It is often desirable to backsurge fluid through the well casing perforations and perforation tunnels which interconnect a well with the surrounding reservoir. This tends to flush out any perforation gun debris or other solid particles that might impede the flow of fluid.
As indicated by the McCauley, Barnes and Suman U.S. Pat. No. 3,743,021, in many wells, such a backsurging can be mechanically induced by a rapid intake of fluid into low pressure chambers positioned within the casing. But, in relatively shallow wells, or wells in pressure-depleted reservoirs, a mechanically-induced backsurging may be difficult or undesirable. The lack of pressure differential into the wellbore may make it hard to arrange a low pressure chamber capable of providing enough pressure drop to effectively backflush the perforations.
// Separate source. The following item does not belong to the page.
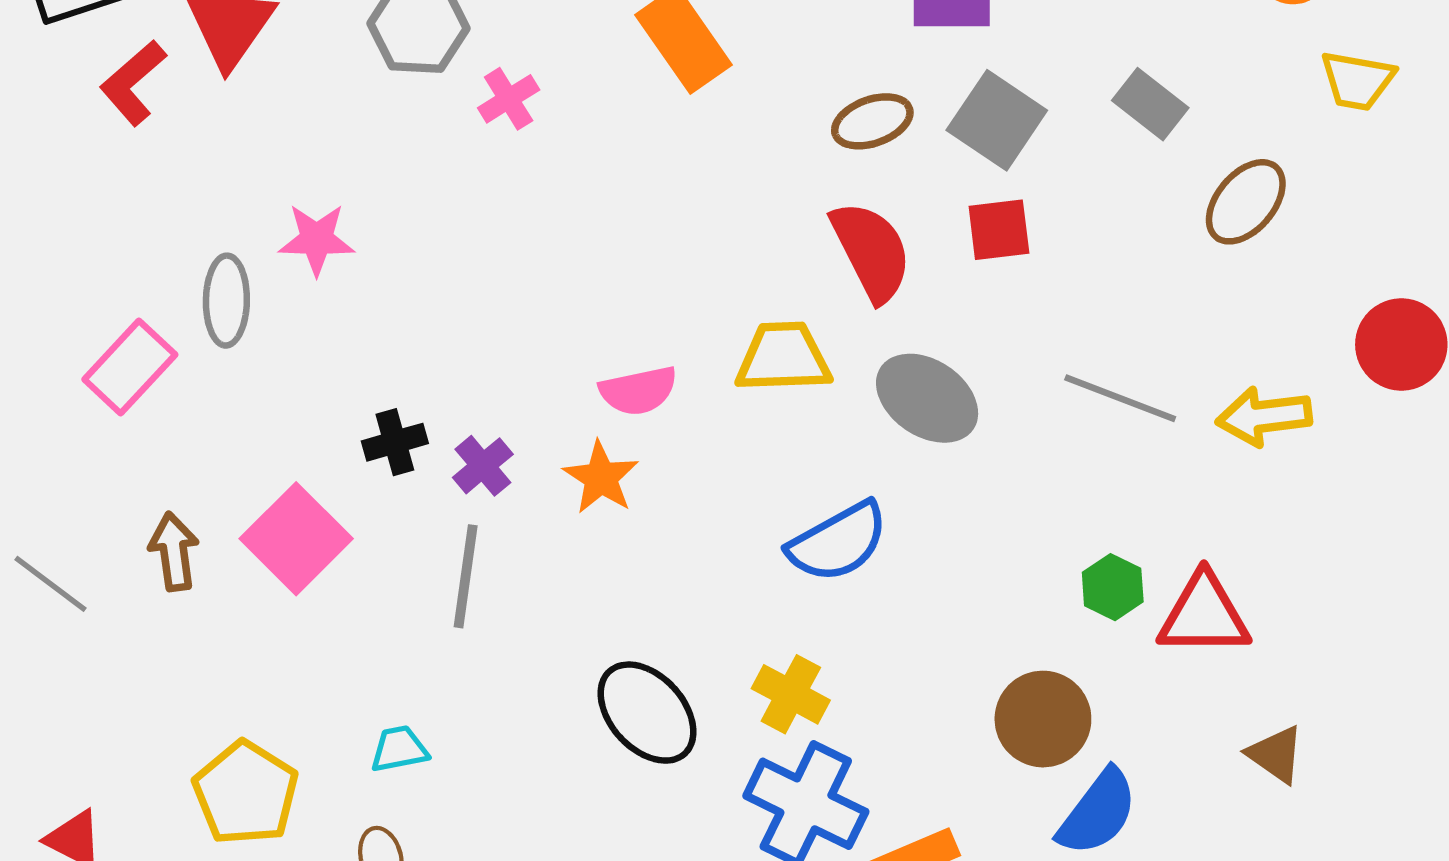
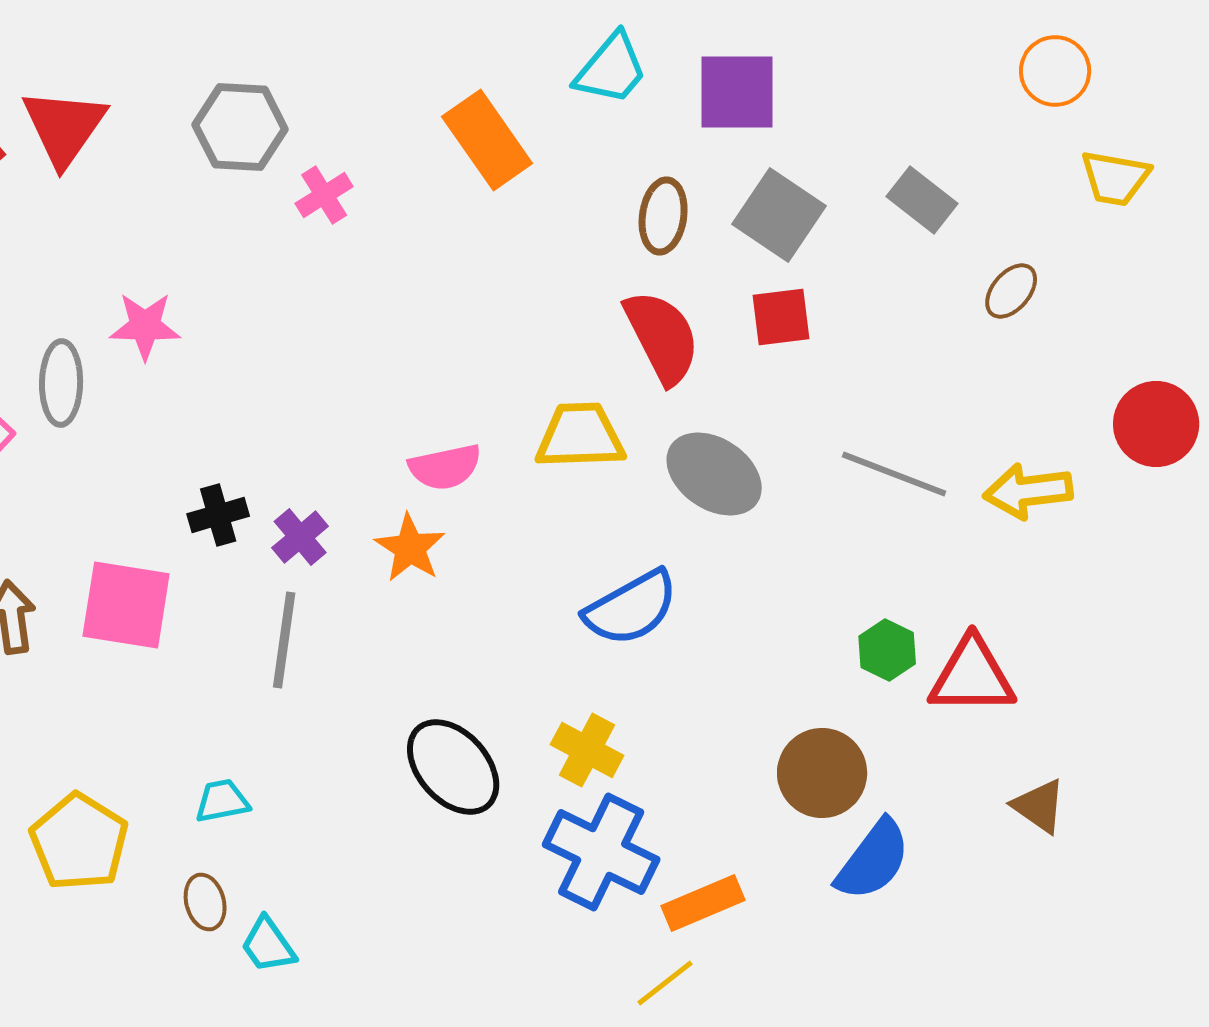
brown ellipse: (872, 121) -> (663, 216), turned -62
brown ellipse: (1246, 202) -> (1011, 291), size x0.7
pink square: (296, 539) -> (126, 605), turned -36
A copending patent application by E. A. Richardson and R. F. Scheuerman, Ser. No. 902,636, filed May 4, 1978, describes a process for initiating a generation of a controlled amount of nitrogen gas within a wellbore and/or an adjacent reservoir. The gas-generating process is used to initiate a production of fluid from a well from which the production is impeded by the hydrostatic pressure of the liquid in the wellbore. In the process of the 902,636 application, the gas-generating liquid contains both a compound that can be oxidized to yield nitrogen gas and an oxidizing agent capable of effecting the oxidation. The composition of the gas-generating liquid is correlated with the pressure, temperature and volume properties of the reservoir and well conduits so that the pressure and volume of the generated gas causes liquid to be displaced from the wellbore. Enough liquid is displaced to reduce the hydrostatic pressure to less than the fluid pressure in the adjacent portion of the reservoir and cause fluid to flow from the reservoir. The disclosures of the 902,636 application are incorporated herein by cross-reference.
We have now discovered that (a) the gas-generating reaction process of the 902,636 application can operate in the presence of both a reaction-delaying buffer and a buffer-overriding reactant, (b) the so-modified solution can be injected through a wellbore and into a reservoir to there provide a very fast-rising pulse of both fluid pressure and heat within a near-well portion of the reservoir, and (c) such a provision of such a pulse can initiate a perforation-cleaning backsurge of fluid through the perforations in a well casing.